George Burroughs - Strongman (40)
George, a clergyman, was charged with witchcraft partially because his feats of strength (lifting a musket with a finger) were hard to justify without the devil's assistance. While being hanged, he recited the Lord's Prayer, something that was supposedly impossible for witches to do.
John Proctor - Farmer (60)
John was a man of high reputation. Originally, his wife Elizabeth was accused. John defended her and expressed disbelief in the girls' accusations. Because of this, Abigail Williams accused him of violence and forcing her to touch the Devil's Book. John was hanged in August 1692.
Martha Corey - Seamstress (72)
Martha, married to Giles, was a pious member of the church and was critically outspoken against the trials. In court, children mimicked her movements and claimed Martha was controlling them. Because of this, Martha was hanged in September 1692.
Mary Warren - Servant (17)
Mary was a servant to John and Elizabeth Proctor. She was one of the first in the town to accuse others of witchcraft, claiming to have seen visions of the ghost of Giles Corey. She was eventually arrested for practicing witchcraft herself, and confessed, but was never hanged.
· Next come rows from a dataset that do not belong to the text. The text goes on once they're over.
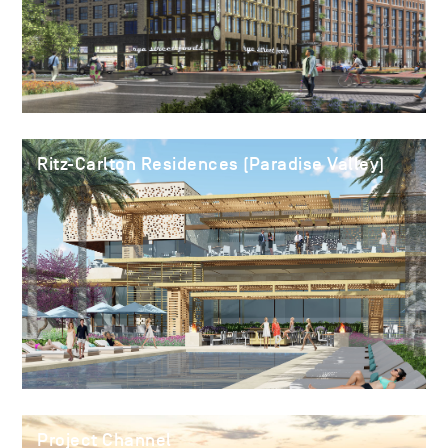
Ritz-Carlton Residences (Paradise Valley)
Project Channel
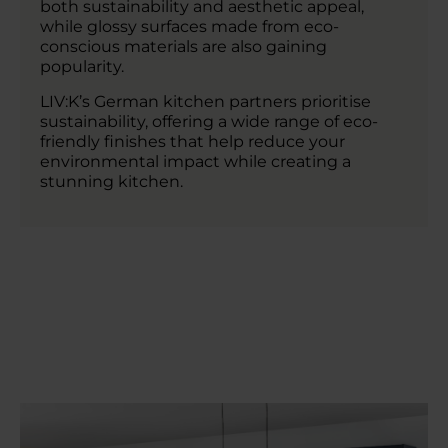
both sustainability and aesthetic appeal,
while glossy surfaces made from eco-
conscious materials are also gaining
popularity.
LIV:K’s German kitchen partners prioritise
sustainability, offering a wide range of eco-
friendly finishes that help reduce your
environmental impact while creating a
stunning kitchen.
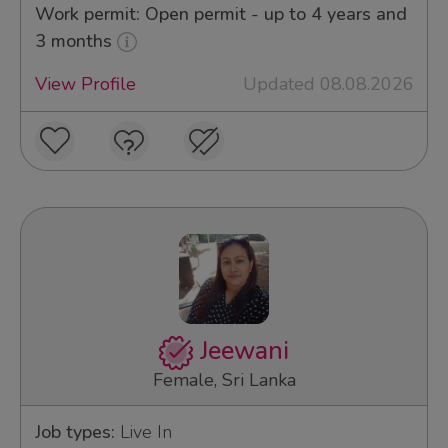
Work permit: Open permit - up to 4 years and
3 months
View Profile
Updated 08.08.2026
Jeewani
Female, Sri Lanka
Job types:
Live In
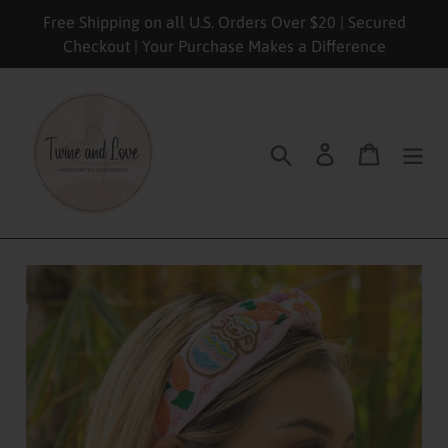
Skip
Free Shipping on all U.S. Orders Over $20 | Secured
to
Checkout | Your Purchase Makes a Difference
content
Search
Log in
Cart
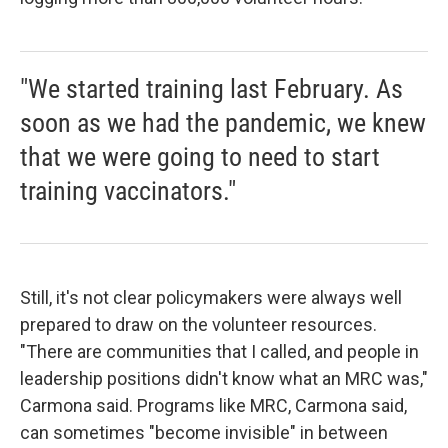
"We started training last February. As
soon as we had the pandemic, we knew
that we were going to need to start
training vaccinators."
Still, it's not clear policymakers were always well
prepared to draw on the volunteer resources.
"There are communities that I called, and people in
leadership positions didn't know what an MRC was,"
Carmona said. Programs like MRC, Carmona said,
can sometimes "become invisible" in between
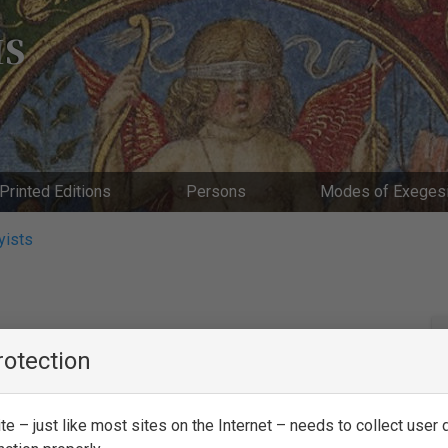
IS
Printed Editions
Persons
Modes of Exeges
yists
rotection
e – just like most sites on the Internet – needs to collect user d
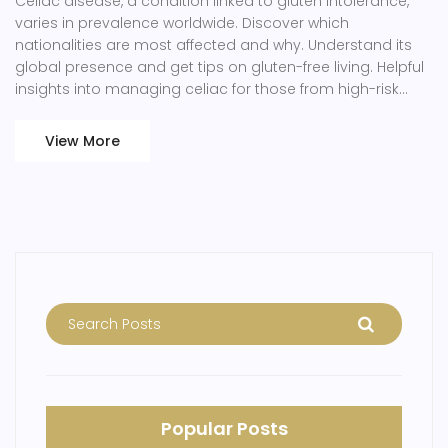
Celiac disease, a condition linked to gluten intolerance,
varies in prevalence worldwide. Discover which
nationalities are most affected and why. Understand its
global presence and get tips on gluten-free living. Helpful
insights into managing celiac for those from high-risk
regions.
View More
Popular Posts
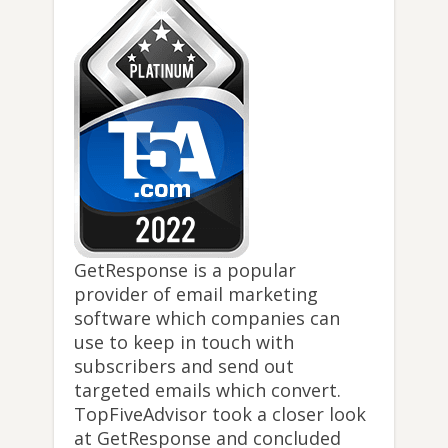
GetResponse is a popular
provider of email marketing
software which companies can
use to keep in touch with
subscribers and send out
targeted emails which convert.
TopFiveAdvisor took a closer look
at GetResponse and concluded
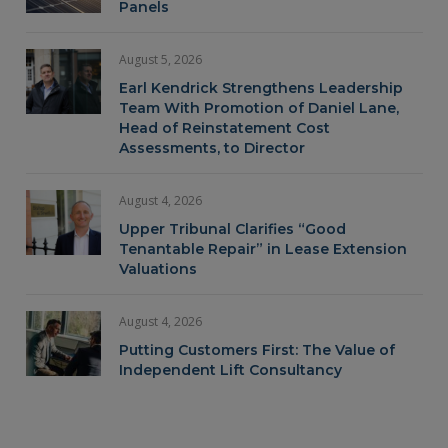
Panels
August 5, 2026
Earl Kendrick Strengthens Leadership
Team With Promotion of Daniel Lane,
Head of Reinstatement Cost
Assessments, to Director
August 4, 2026
Upper Tribunal Clarifies “Good
Tenantable Repair” in Lease Extension
Valuations
August 4, 2026
Putting Customers First: The Value of
Independent Lift Consultancy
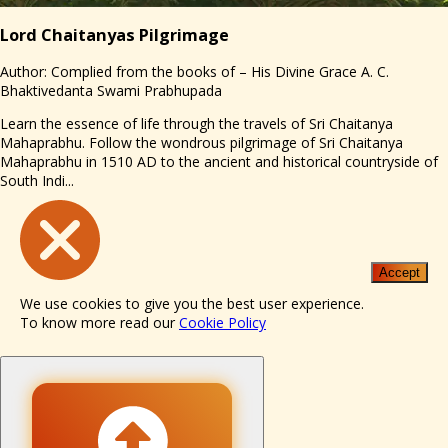
Lord Chaitanyas Pilgrimage
Author: Complied from the books of – His Divine Grace A. C.
Bhaktivedanta Swami Prabhupada
Learn the essence of life through the travels of Sri Chaitanya
Mahaprabhu. Follow the wondrous pilgrimage of Sri Chaitanya
Mahaprabhu in 1510 AD to the ancient and historical countryside of
South Indi...
Accept
We use cookies to give you the best user experience.
To know more read our
Cookie Policy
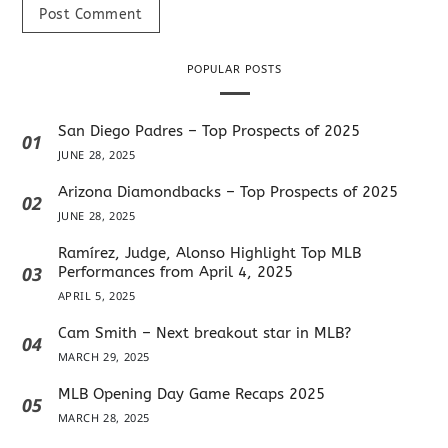
POPULAR POSTS
San Diego Padres – Top Prospects of 2025
01
JUNE 28, 2025
Arizona Diamondbacks – Top Prospects of 2025
02
JUNE 28, 2025
Ramírez, Judge, Alonso Highlight Top MLB
03
Performances from April 4, 2025
APRIL 5, 2025
Cam Smith – Next breakout star in MLB?
04
MARCH 29, 2025
MLB Opening Day Game Recaps 2025
05
MARCH 28, 2025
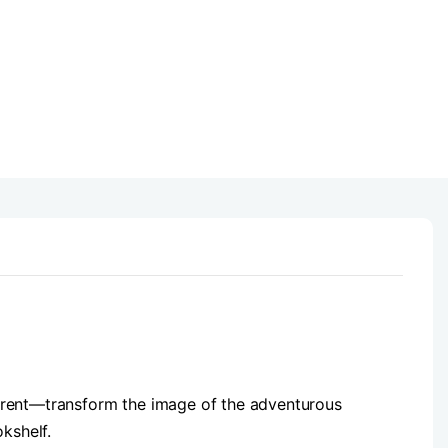
ferent—transform the image of the adventurous
okshelf.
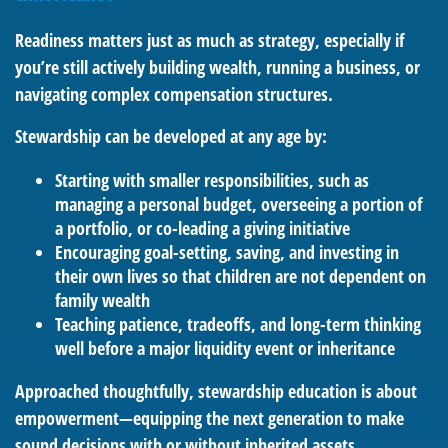
Readiness matters just as much as strategy, especially if
you’re still actively building wealth, running a business, or
navigating complex compensation structures.
Stewardship can be developed at any age by:
Starting with smaller responsibilities, such as
managing a personal budget, overseeing a portion of
a portfolio, or co-leading a giving initiative
Encouraging goal-setting, saving, and investing in
their own lives so that children are not dependent on
family wealth
Teaching patience, tradeoffs, and long-term thinking
well before a major liquidity event or inheritance
Approached thoughtfully, stewardship education is about
empowerment—equipping the next generation to make
sound decisions with or without inherited assets.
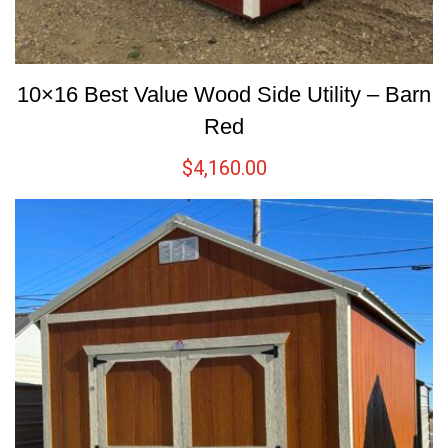
10×16 Best Value Wood Side Utility – Barn
Red
$
4,160.00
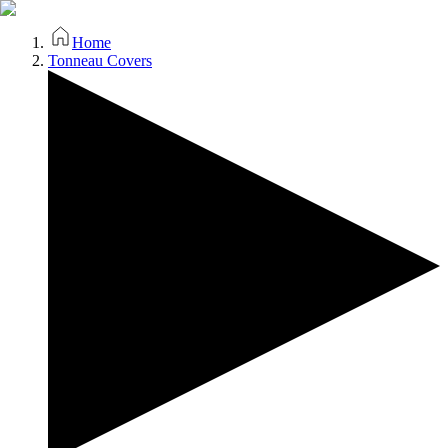
Home
Tonneau Covers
Rebecca Nurse - Housewife (71)
Rebecca was one of the oldest, most respected people to be accused of witchcraft. 39 members of the community signed a petition for her release from prison. Rebecca was eventually hanged, and was known for having impressively dignified behavior on the gallows.
Samuel Parris - Pastor (39)
Samuel Parris was the main pastor in the town of Salem. Before the Witch Trials, he sought out "iniquitous behavior" in his congregation and made church members in good standing suffer. His attitude contributed to the suspicious, tense atmosphere in the town.
Sarah Good - Beggar (39)
Sarah was a homeless beggar, and was perhaps accused of witchcraft because of her poor reputation. Among other things she was accused of rejecting many of the "Puritan expectations" of the town. Sarah was hanged in July 1692.
Thomas Danforth - Judge (69)
Thomas was one of the judges during many of the trials that were held in Salem. Thomas disapproved of the trials, and may have had a hand in putting an end to them.
Tituba - Storyteller (35)
Tituba was a slave of Samuel Parris and the first person to be accused of witchcraft since she had enchanted the young girls of the town with mythical tales. Despite her confession, Tituba was never hanged and was eventually released from prison.
Will Griggs - Physician, (47)
Griggs was in charge of diagnosing witches, and determining how "big" of a witch someone was. After his diagnosis, he'd send his patients to be tried, where they were often found guilty, and executed.
William Phips - Governor (42)
Sir William Phips was a Boston shipbuilder before finding treasure in a sunken Spanish galleon. Phips used his money & connections to become the first royally-appointed Governor of the Massachusetts Bay. Phips established, and later disbanded the Salem Witches Court.